Salvini a Rosarno

La cittadina di Rosarno – non proprio urbanisticamente ridente, ma con almeno una bellissima Madonna nera, guarda il caso, venerata da secoli nella sua chiesa parrocchiale – è il luogo di rivelazione del dispositivo perfetto. Salvini, che ha preso lì il 13% dei voti, non molto di più della media dei paesi vicini della piana di Gioia Tauro, viene accolto con entusiasmo da una folla di suoi elettori rosarnesi — le stesse persone che solo poco tempo fa avrebbe qualificato con i peggiori epiteti razzisti –, li ringrazia dei tanti voti ricevuti (del resto è il loro senatore) e li assicura che il problema degli extracomunitari che vengono a lavorare per due euro sarà risolto, perché lavorare per due euro è schiavitù. Il che è vero. E com’è giusto li aiuteremo a casa loro. Solo che loro, i leghisti terroni, dovrebbero sapere che se i neri lavorano a due euro, qualcuno lì tra di loro (forse anche loro?) a poche centinaia di metri da dove parla Salvini, in campagna, li paga due euro. Gli sfruttatori di schiavi sono lì; e si fanno aiutare a casa propria.

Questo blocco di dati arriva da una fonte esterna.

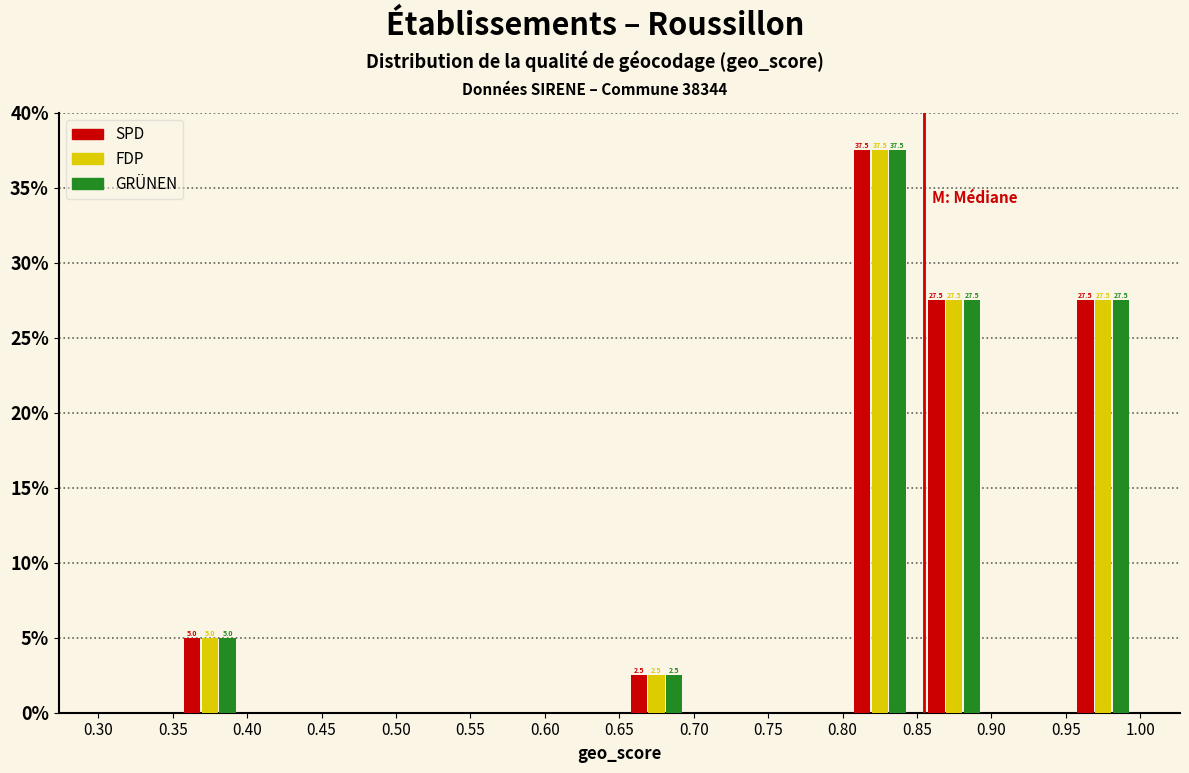

In the SPD series, which range on the x-axis has the tallest bar?

0.80 to 0.85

Intendiamoci, Rosarno è una terra di martiri (la piazza principale è dedicata a uno di loro) e di gente che lavora, di persone che hanno pensato che gli africani potessero salvare Rosarno, ma è anche una terra di caporali, di sfruttamento e di altro.

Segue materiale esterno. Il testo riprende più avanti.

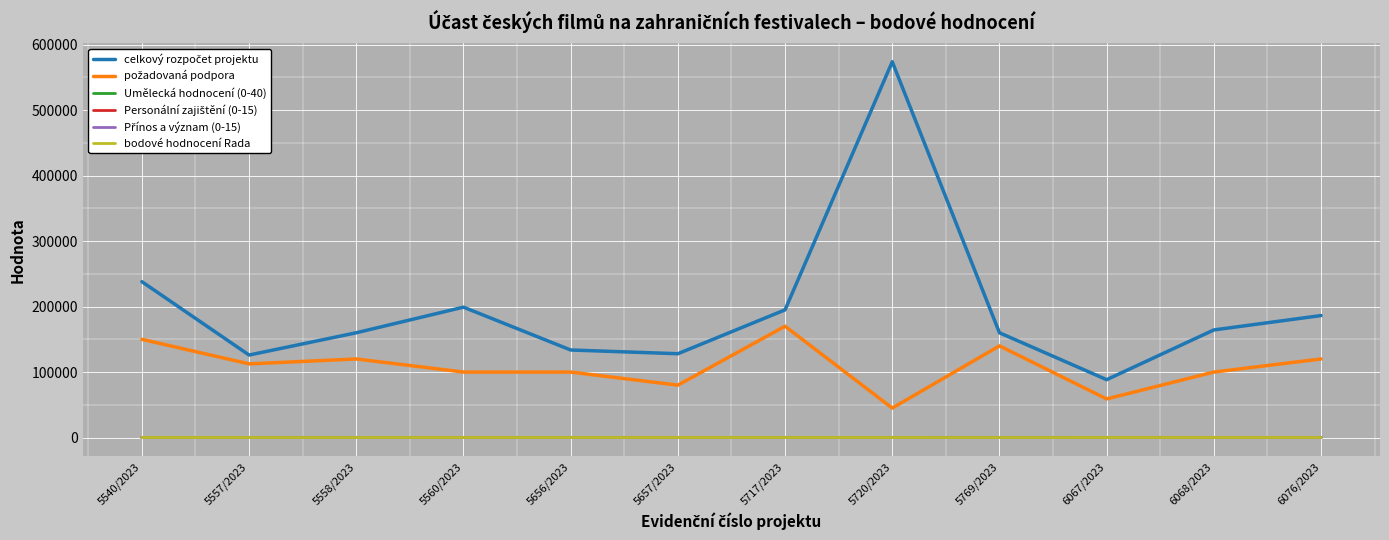

How many lines are shown in the chart?

6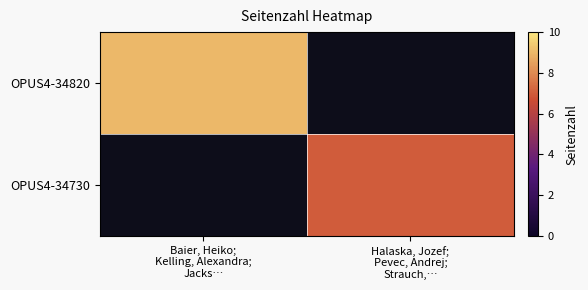

Which series has the largest total across all categories?

OPUS4-34820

E dunque che senso ha parlare di schiavi a Rosarno, gettando tutto il peso sugli schiavi, che non sono lì a caso, e non mostrando una sola soluzione praticabile, di fatto garantendo che non ce ne saranno? Che cosa si capisce di tutto il discorso, e lo si capisce in modo perfetto proprio davanti alla platea rosarnese delle grandi occasioni? I leghisti terroni capiscono, e noi con loro, la stessa cosa che capiscono i leghisti del profondo Nord su tante cose: continuiamo a sfruttare indisturbati i nostri schiavi, siano essi terroni o neri, continuiamo a tenerli lì dove sono, che qualcuno continui a raccogliere le arance a due euro e che non chieda di più, com’è sempre stato; non muoviamoci, stiamo fermi, ai nostri figli pensiamo noi, i nostri figli li sistemiamo noi. Eccolo lì l’eterno dispositivo, il blocco sociale. Viva l’Italia, viva Salvini, che Salvini salvi la Calabria.

Gianluca Briguglia

Gianluca Briguglia è professore di Storia delle dottrine politiche all'Università di Venezia Ca' Foscari. È stato direttore della Facoltà di Filosofia dell'Università di Strasburgo, dove ha insegnato Filosofia medievale e ha fatto ricerca e ha insegnato all'Università e all'Accademia delle Scienze di Vienna, all'EHESS di Parigi, alla LMU di Monaco. Il suo ultimo libro: Il pensiero politico medievale.